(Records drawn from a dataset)
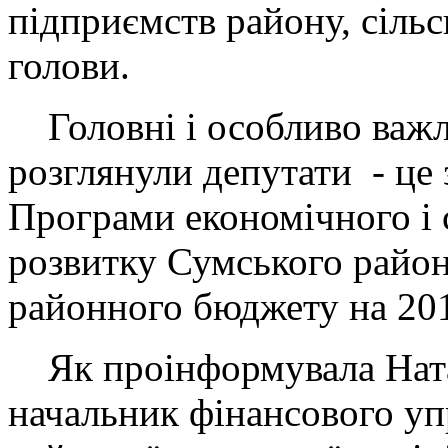
підприємств району, сільс
голови.
Головні і особливо важл
розглянули депутати - це
Програми економічного і 
розвитку Сумського район
районного бюджету на 20
Як проінформувала Ната
начальник фінансового у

_Your assignment_
Would you copy the records word for word, without any of their pictures?

_Result of this task_
підприємств району, сільс
голови.
Головні і особливо важл
розглянули депутати - це
Програми економічного і 
розвитку Сумського район
районного бюджету на 20
Як проінформувала Ната
начальник фінансового у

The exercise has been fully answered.